Aim of the task:
Reproduce the following material verbatim, leaving out the pictures.

--- Input for this task ---

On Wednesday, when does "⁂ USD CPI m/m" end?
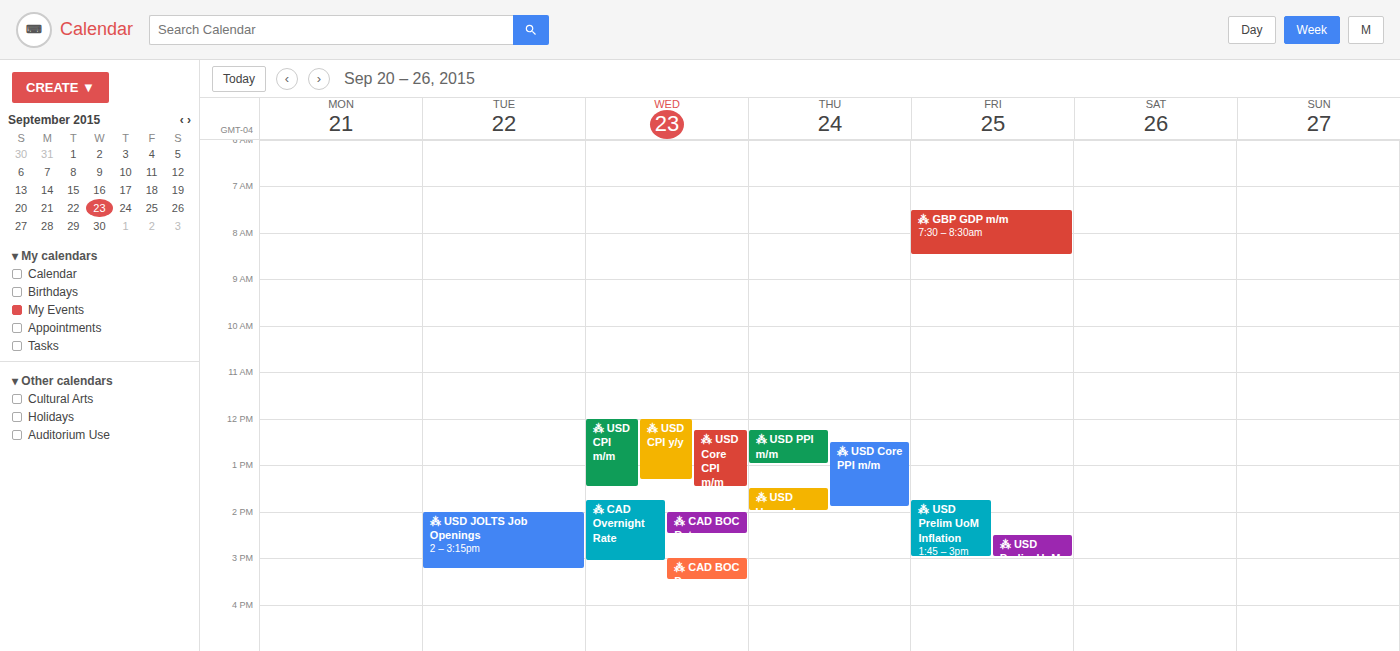
1:30 PM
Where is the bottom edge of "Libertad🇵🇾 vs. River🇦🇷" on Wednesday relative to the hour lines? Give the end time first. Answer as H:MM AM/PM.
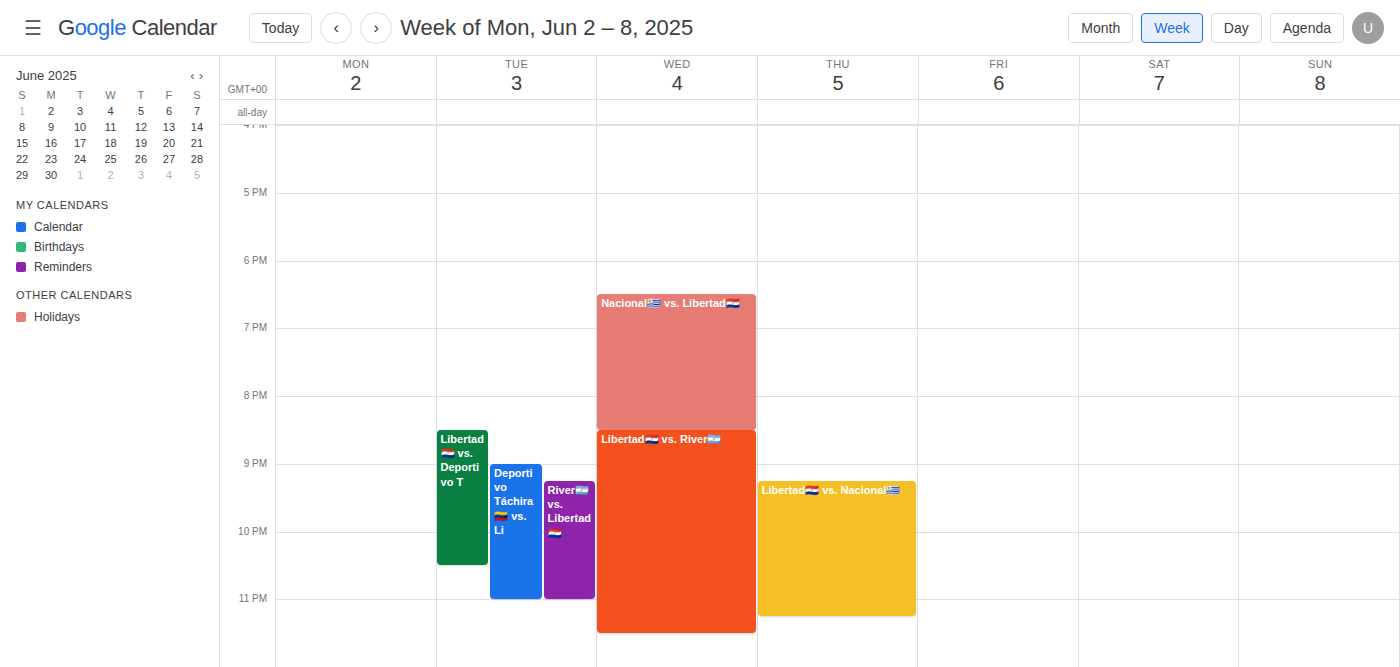
11:30 PM -- halfway between the 11 PM and 12 AM lines.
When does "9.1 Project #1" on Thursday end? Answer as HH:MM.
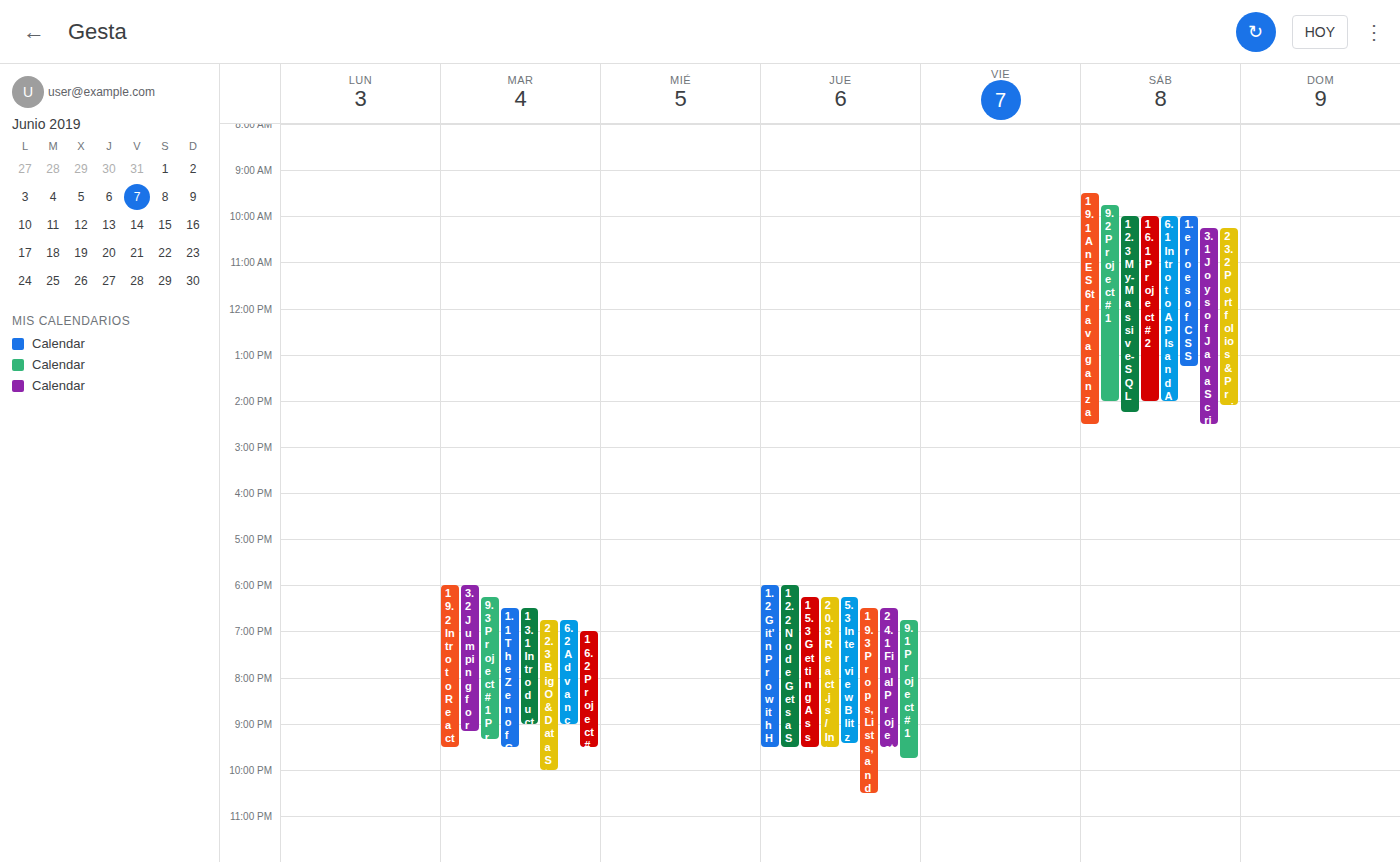
21:45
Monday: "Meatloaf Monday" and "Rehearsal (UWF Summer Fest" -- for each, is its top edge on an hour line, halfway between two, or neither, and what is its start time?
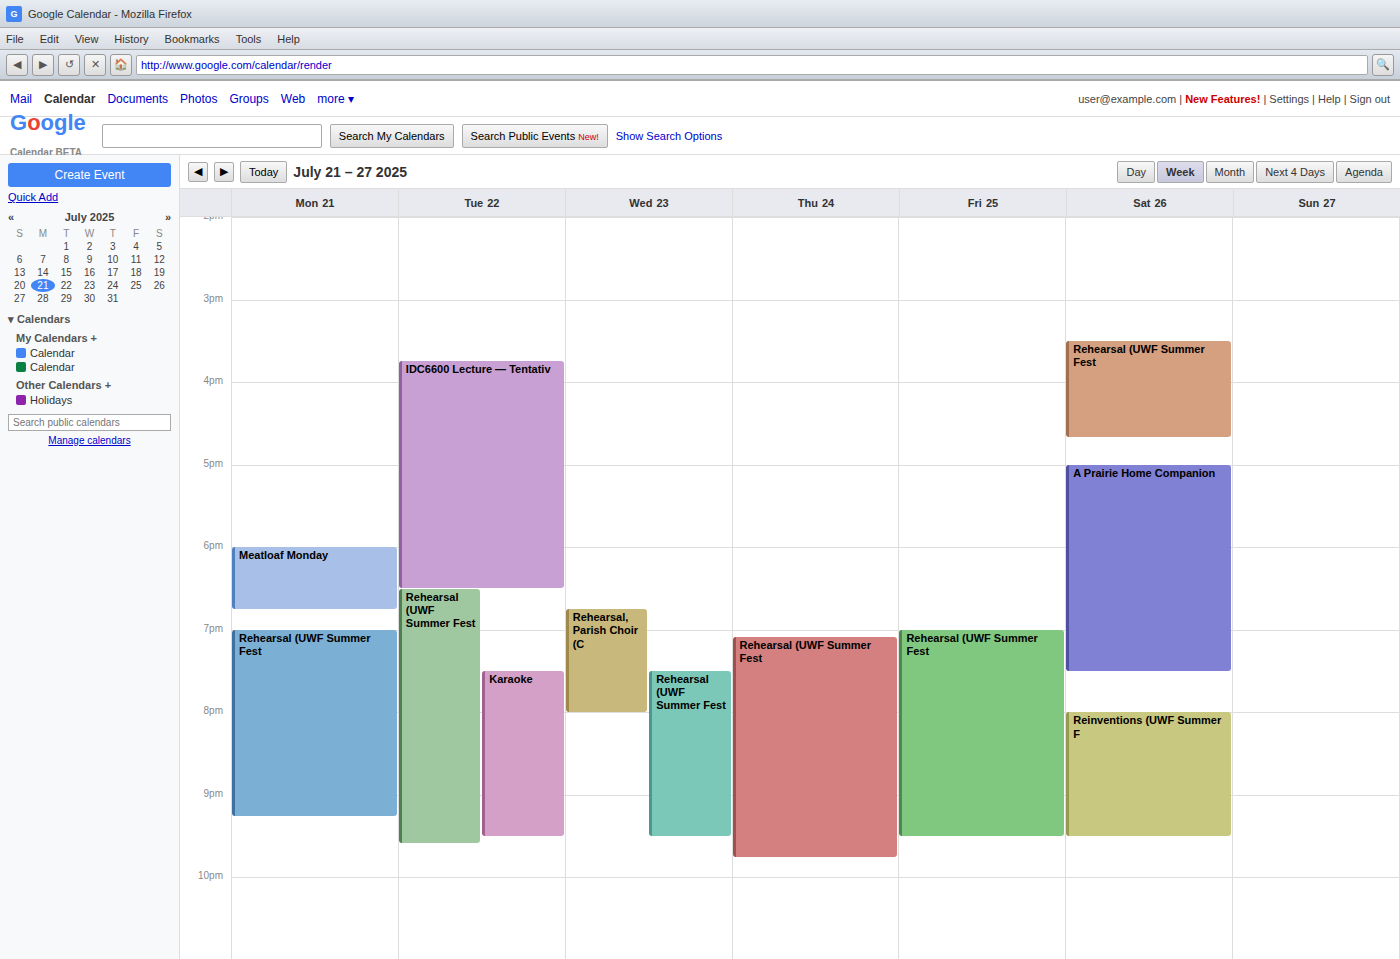
"Meatloaf Monday": 6:00 PM, exactly on the 6 PM line. "Rehearsal (UWF Summer Fest": 7:00 PM, exactly on the 7 PM line.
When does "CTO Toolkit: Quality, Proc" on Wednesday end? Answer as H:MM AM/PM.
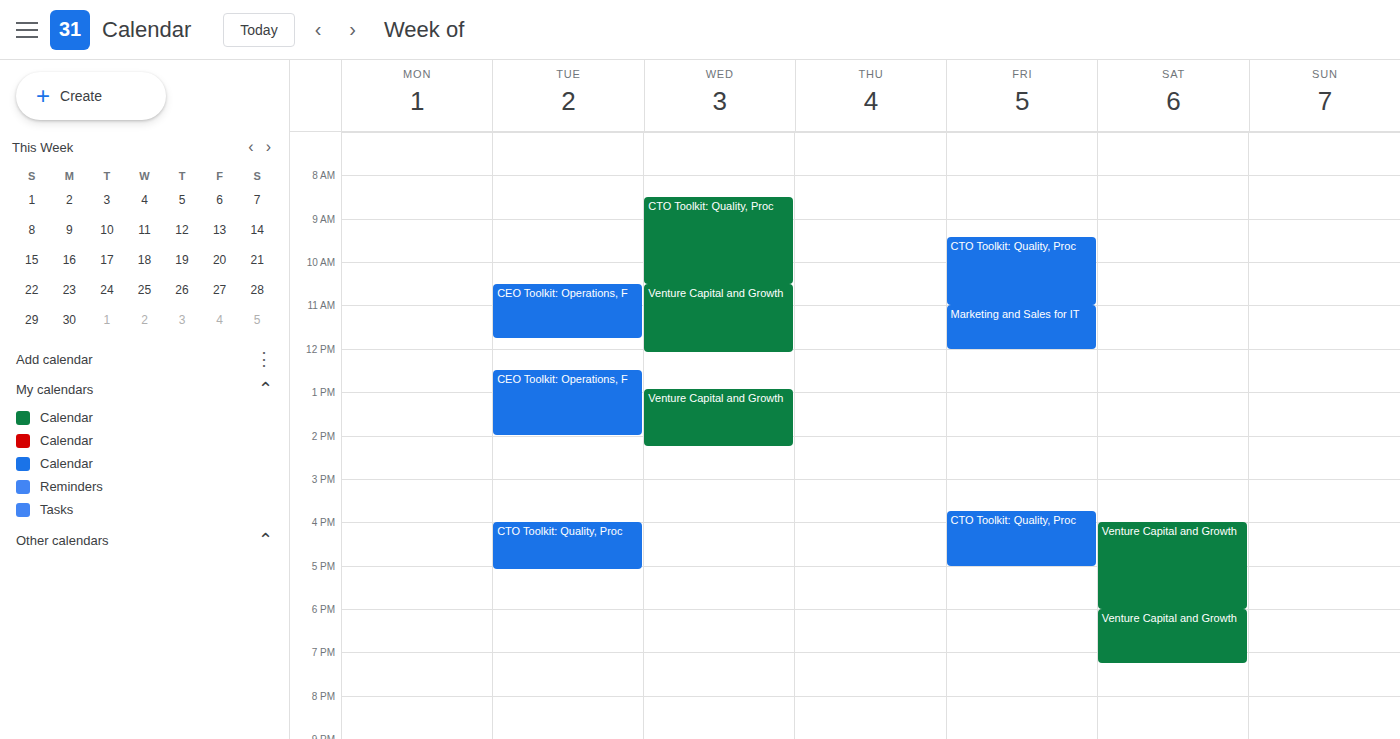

---

Written reply:
On Wednesday, when does "⁂ USD CPI m/m" end?
1:30 PM
Where is the bottom edge of "Libertad🇵🇾 vs. River🇦🇷" on Wednesday relative to the hour lines? Give the end time first. Answer as H:MM AM/PM.
11:30 PM -- halfway between the 11 PM and 12 AM lines.
When does "9.1 Project #1" on Thursday end? Answer as HH:MM.
21:45
Monday: "Meatloaf Monday" and "Rehearsal (UWF Summer Fest" -- for each, is its top edge on an hour line, halfway between two, or neither, and what is its start time?
"Meatloaf Monday": 6:00 PM, exactly on the 6 PM line. "Rehearsal (UWF Summer Fest": 7:00 PM, exactly on the 7 PM line.
When does "CTO Toolkit: Quality, Proc" on Wednesday end? Answer as H:MM AM/PM.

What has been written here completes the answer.